One way to get around this sensitivity to warmup is to evaluate ESS/second after warmup (or what you might call “burnin” if you’re still following BUGS’s terminology). But given that we rarely need more than ESS = 100 and want to run at least 4 parallel chains to debug convergence, that’s not many iterations and you start getting a lot of variance in the number of iterations it takes to get there. And things are even more sensitive to getting adaptation right. And also, I don’t think ESS/second after warmup is the metric practitioners care about unless they’re trying to evaluate tail statistics, at which point they should be seriously considering control variates rather than more sampling.
In other words, this is a really hard problem.
I then read Perry’s follow up and couldn’t help myself. I actually looked at their Stan code. Then I had a follow up comment.
I just read their source code. It’s not exactly Stan best practices for statistics or computation. For instance, in mixture_model.stan, there are redundant data computations per iteration (line 25), redundant distributions (also line 25), inefficient function calls (line 31), and a conjugate parameterization inducing extra work like sqrt (line 23). Then in AFT_non_informative.stan, they use very weakly informative priors (so it’s misnamed), there are missing constraints on constrained variables (lines 17, 32), redundant computation of subexpressions and of constants (lines 26, 27), missing algebraic reductions (also lines 26 and 27), redundant initialization and setting (lines 22/23 and 26/27), redundant computations (line 32).

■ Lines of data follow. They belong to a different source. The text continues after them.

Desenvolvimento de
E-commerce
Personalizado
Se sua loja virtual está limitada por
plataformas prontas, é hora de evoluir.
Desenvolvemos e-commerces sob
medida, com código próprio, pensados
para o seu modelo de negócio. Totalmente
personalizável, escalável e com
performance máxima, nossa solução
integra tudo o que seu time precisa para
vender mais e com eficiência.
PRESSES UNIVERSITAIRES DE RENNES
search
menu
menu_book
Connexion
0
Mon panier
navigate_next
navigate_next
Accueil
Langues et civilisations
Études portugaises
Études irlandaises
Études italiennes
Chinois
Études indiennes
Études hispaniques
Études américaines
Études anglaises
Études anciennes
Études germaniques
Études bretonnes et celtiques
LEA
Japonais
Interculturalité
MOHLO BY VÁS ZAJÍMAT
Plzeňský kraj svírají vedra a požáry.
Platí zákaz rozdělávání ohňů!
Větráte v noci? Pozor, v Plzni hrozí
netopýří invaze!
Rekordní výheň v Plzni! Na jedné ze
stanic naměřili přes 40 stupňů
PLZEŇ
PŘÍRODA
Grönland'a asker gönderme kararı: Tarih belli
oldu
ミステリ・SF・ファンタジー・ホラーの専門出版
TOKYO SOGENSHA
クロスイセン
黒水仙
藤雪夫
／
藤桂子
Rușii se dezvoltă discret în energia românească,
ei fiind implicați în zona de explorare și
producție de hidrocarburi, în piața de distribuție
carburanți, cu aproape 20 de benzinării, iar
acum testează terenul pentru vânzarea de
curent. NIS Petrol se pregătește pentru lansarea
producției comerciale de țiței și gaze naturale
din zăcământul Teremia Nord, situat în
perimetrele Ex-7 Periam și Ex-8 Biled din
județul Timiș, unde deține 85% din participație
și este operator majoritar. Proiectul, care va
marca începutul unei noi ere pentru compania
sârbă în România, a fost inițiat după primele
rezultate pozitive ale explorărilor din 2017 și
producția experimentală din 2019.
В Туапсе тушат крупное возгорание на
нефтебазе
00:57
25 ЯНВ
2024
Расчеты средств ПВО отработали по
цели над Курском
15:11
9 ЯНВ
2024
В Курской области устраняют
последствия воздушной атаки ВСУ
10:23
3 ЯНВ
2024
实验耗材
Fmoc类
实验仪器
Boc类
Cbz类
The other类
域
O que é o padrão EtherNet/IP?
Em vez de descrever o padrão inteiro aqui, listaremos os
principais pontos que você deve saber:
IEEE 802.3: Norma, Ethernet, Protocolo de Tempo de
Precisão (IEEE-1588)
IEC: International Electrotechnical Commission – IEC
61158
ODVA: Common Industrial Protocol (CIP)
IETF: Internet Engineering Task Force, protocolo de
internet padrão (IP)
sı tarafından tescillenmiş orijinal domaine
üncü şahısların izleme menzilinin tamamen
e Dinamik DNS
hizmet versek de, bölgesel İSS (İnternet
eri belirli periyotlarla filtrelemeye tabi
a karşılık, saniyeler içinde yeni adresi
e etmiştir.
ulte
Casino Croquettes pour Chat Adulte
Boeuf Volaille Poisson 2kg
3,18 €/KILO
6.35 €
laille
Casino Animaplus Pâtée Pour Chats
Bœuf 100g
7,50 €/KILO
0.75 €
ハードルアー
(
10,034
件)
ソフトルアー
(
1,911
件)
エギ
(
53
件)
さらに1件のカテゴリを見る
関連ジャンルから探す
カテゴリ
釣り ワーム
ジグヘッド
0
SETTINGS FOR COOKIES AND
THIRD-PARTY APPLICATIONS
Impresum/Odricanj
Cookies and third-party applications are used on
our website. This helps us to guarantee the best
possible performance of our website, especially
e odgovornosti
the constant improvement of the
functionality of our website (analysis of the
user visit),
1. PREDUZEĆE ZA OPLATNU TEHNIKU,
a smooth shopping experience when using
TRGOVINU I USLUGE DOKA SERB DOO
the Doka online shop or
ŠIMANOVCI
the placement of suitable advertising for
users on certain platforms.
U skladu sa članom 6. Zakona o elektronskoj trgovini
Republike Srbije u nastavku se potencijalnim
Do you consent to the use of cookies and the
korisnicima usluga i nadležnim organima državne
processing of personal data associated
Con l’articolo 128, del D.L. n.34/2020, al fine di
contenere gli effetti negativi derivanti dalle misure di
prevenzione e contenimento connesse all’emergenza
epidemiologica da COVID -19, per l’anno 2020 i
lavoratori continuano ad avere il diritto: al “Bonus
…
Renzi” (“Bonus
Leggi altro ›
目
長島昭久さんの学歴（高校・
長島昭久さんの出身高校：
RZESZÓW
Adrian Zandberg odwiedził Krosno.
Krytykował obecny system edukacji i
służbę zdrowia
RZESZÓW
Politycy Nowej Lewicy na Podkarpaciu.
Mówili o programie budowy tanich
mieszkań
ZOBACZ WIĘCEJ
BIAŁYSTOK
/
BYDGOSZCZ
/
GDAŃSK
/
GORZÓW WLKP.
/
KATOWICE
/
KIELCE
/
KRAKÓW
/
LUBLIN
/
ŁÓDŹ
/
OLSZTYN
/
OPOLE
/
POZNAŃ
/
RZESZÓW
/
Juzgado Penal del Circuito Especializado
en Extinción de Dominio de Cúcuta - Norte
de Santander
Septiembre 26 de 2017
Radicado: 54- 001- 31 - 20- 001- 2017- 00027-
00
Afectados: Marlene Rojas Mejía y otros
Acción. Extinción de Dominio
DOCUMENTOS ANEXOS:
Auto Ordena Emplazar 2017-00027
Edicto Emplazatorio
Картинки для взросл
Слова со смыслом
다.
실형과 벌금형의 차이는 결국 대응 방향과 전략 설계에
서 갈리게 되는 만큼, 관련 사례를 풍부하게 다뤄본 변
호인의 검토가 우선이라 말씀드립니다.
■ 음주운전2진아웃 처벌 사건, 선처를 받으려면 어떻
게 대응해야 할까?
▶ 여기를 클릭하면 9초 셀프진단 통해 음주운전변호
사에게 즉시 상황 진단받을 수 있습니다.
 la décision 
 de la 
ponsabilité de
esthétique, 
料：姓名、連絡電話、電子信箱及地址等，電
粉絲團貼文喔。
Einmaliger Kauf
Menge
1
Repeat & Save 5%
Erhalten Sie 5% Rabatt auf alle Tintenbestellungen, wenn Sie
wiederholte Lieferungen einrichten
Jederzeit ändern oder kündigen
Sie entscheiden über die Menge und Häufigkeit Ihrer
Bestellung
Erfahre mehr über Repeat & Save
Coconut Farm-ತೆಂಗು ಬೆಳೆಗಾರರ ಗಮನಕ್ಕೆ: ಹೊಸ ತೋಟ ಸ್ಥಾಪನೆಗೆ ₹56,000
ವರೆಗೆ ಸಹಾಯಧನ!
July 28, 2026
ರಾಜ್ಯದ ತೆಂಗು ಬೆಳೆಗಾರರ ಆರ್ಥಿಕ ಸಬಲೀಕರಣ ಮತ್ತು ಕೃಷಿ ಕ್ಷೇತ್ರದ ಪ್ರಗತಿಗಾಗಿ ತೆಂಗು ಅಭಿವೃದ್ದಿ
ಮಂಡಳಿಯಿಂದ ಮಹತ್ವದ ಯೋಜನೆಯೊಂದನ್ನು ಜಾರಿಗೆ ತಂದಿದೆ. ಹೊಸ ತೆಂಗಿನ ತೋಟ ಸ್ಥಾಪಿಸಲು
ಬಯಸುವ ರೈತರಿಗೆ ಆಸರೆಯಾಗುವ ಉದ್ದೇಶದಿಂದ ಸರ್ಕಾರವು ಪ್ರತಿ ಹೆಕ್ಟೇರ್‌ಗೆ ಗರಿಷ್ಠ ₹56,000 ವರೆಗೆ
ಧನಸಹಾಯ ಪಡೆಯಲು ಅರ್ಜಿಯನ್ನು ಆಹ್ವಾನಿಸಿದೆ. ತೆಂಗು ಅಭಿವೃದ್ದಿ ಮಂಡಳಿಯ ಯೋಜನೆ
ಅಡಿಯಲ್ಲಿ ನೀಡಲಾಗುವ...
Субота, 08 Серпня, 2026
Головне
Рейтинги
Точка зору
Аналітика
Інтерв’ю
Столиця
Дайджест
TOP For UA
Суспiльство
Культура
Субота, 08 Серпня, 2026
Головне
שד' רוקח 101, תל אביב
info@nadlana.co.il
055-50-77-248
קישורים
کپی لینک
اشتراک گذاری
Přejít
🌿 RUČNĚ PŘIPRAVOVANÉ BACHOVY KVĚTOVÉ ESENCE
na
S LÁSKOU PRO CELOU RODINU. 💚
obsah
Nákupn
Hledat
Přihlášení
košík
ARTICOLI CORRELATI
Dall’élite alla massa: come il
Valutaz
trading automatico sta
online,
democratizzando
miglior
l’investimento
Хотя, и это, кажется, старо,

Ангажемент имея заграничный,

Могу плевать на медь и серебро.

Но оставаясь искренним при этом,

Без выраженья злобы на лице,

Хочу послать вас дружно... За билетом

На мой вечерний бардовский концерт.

The worst case for efficiency is in their coding of linear models where they use a loop rather than a matrix multiply (LinearModel_conjugate.stan, lines 30–32, which also violates every naming convention in the world by mixing underscore separators and camel case). This code also divides by 2 everywhere when it should be multiplying by 0.5 and it also has a bunch of problems like the other code of missing constraints (this one’s critical—`sigma` needs to be constrained to be greater than 0).
Then when we look at LinearModel_non_informative_hc.stan, things get even worse. It combines the problems of LinearModel_conjugate with two really bad ones for performance: not vectorizing the normal distribution and needlessly truncating the Cauchy distribution. These would add up to at least a factor of 2 and probably much more.
And of course, none of these exploited within-chain parallelization or GPU. And no use of sufficient stats in the conjugate cases like Linear_model_conjugate.stan.